Soprattutto se si ha il merito di aver tirato fuori dal dimenticatoio centinaia di prodotti della tradizione destinati a sparire di fronte a modelli industriali di produzione e distribuzione dei cibi, e di aver fatto comprendere a tantissime persone, soprattutto nate e cresciute in città, che si sono abituati a mangiare cibi che dell’originale hanno solo il nome.
I numeri
I numeri parlano di 100.000 associati paganti nel mondo, volontari e sostenitori in 150 paesi, e 30 dipendenti a tempo indeterminato nella sola sede centrale di Bra tra cui il leader carismatico Carlo Petrini, inserito nel 2004 nell’elenco degli “eroi del nostro tempo” nientedimeno che dalla rivista Time. Il tutto senza vendere una sola forma di Maiorchino dei Nebrodi o violino di capra della Valchiavenna, certificare o controllare nulla.

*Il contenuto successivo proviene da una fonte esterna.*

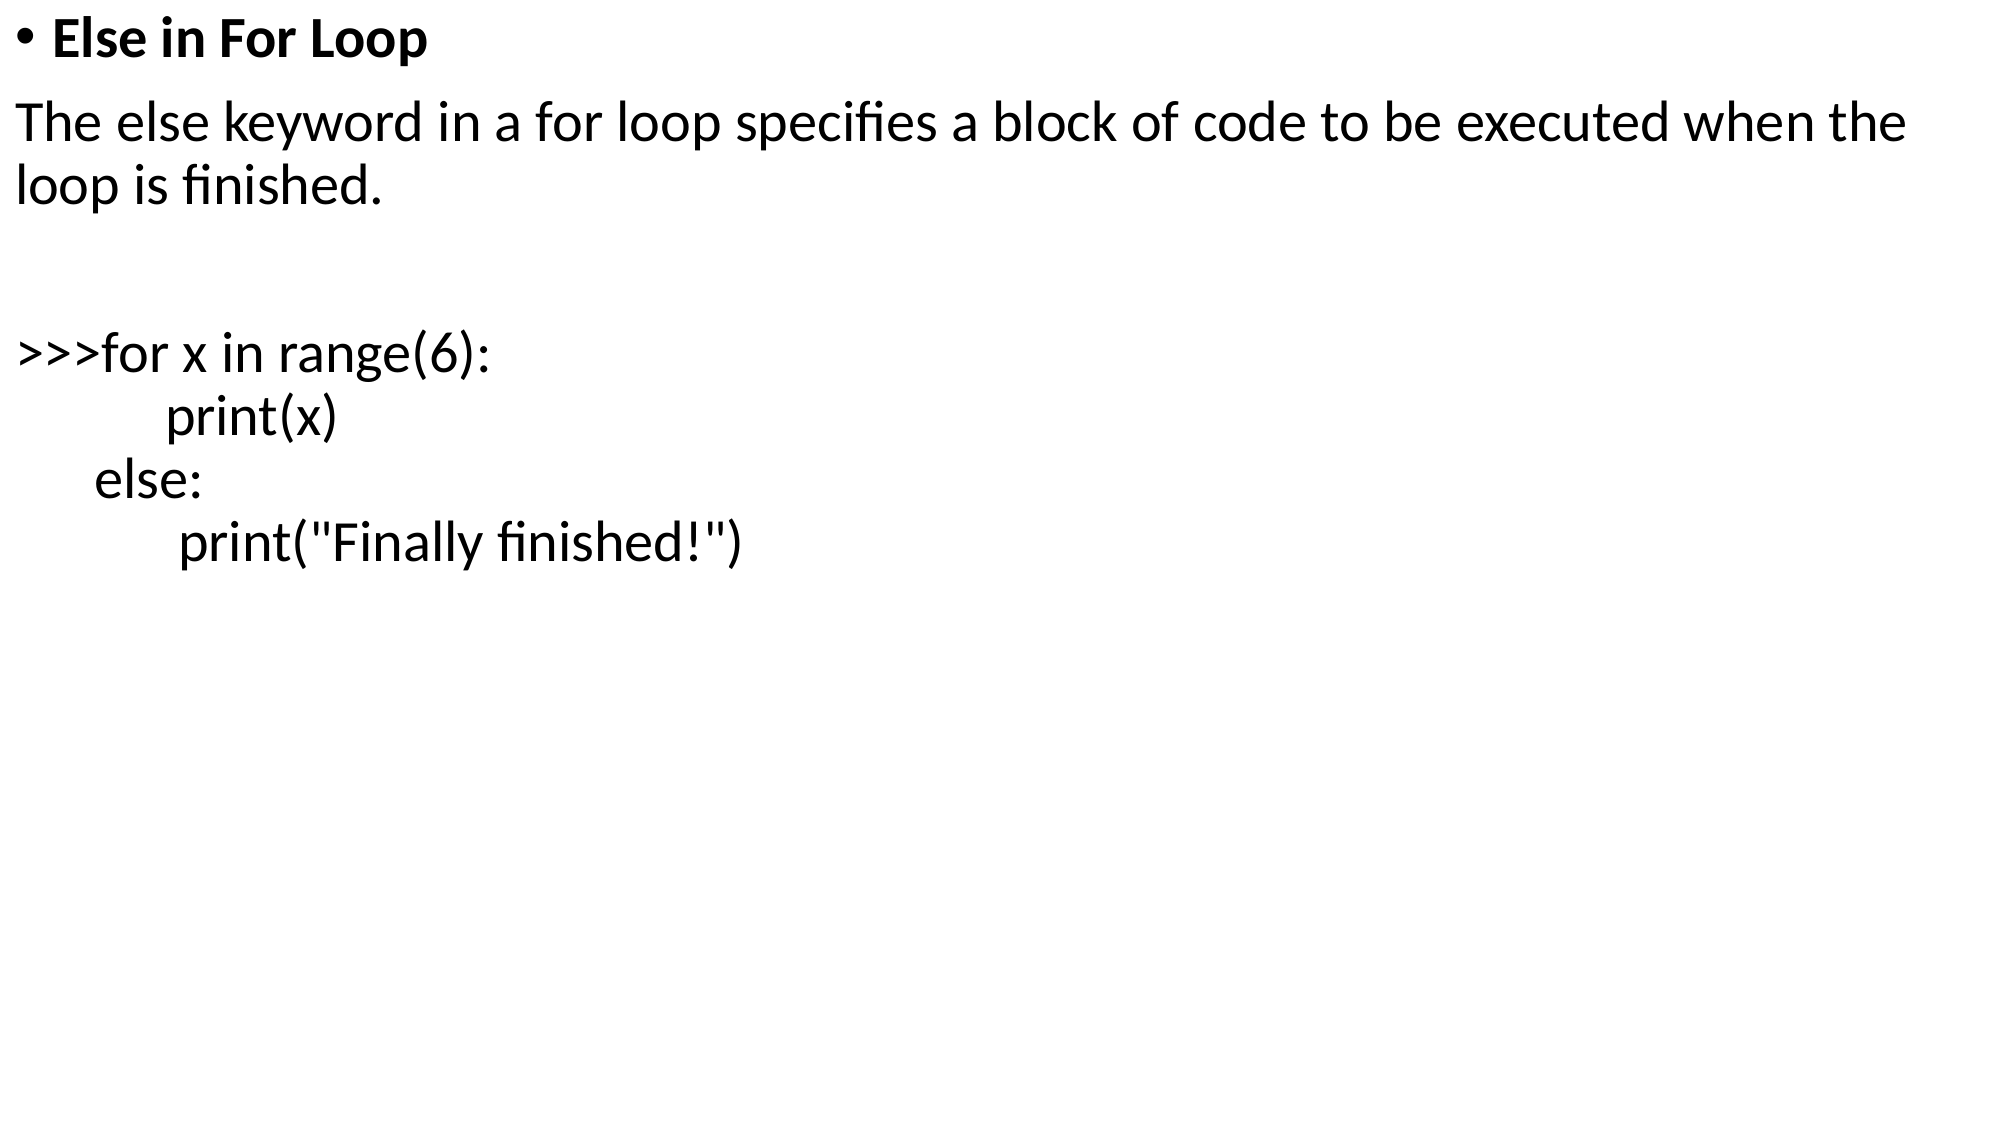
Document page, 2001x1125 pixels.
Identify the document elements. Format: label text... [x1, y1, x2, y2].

Ma i prezzi dei prodotti che diventano “presidio” slow food schizzano talvolta anche del 100%, cambiando le sorti di agricoltori ed imprenditori agricoli, attirando sponsor e l’attenzione dei consumatori. Tra i numerosi progetti spiccano certamente l’Università della Gastronomia, costata quasi 20 milioni di euro pagati da oltre 300 sponsor e con un retta annuale di quasi 20 mila euro, ed il Salone del Gusto di Torino, che nel 2012 ha registrato un giro d’affari di circa 30 milioni di Euro, incluso ovviamente le ricadute sul settore alberghiero locale, e di cui 9 milioni spesi all’interno dei padiglioni per acquisti e ristorazione. Alla faccia della crisi!
Mangiando l’onda
Cosa può fermare slow food e la sua crescita ed affermazione, in apparenza inarrestabile? L’unica vera minaccia, a detta anche di molti associati e seguaci, è che alla fine la logica commerciale e di “mercato” prevalga ed avvilisca lo spirito originale. In questo senso rischia di dare una forte spallata l’abbraccio con Eataly di Oscar Farinetti, che dal giorno dell’apertura del primo punto vendita a Torino, annovera slow food come “consulente strategico” per lo sviluppo di Eataly, individuando fornitori, monitorando la qualità e sviluppando l’attività formativa .
La genialità di Eataly è di aver portato proprio il tassello mancante che slow food, per statuto e concezione non poteva dare: una logica di mercato ed un’impostazione da grande distribuzione organizzata applicata ai prodotti locali e presidiati da slow food, passati in un battibaleno dal chilometro zero alla distribuzione internazionale con punti vendita da Dubai a Los Angeles. Tanto di guadagnato per piccoli imprenditori che altrimenti non sarebbero mai arrivati a questi mercati. Lato consumatori, i bisogni soddisfatti ed il target di consumatori sono assolutamente coincidenti.
Corre rapida Eataly, con altri 15 punti vendita in apertura ed un fatturato 2014 che dovrebbe attestarsi sui 400 milioni di Euro. A seguito di recenti investimenti da parte di fondi di investimento, la società è valutata circa 600 milioni di equity, e prepara lo sbarco in borsa entro 2-3 anni. L’abbraccio a slow food resterà tale o diventerà mortale?
Il cibo è slow, ma il business è certamente fast.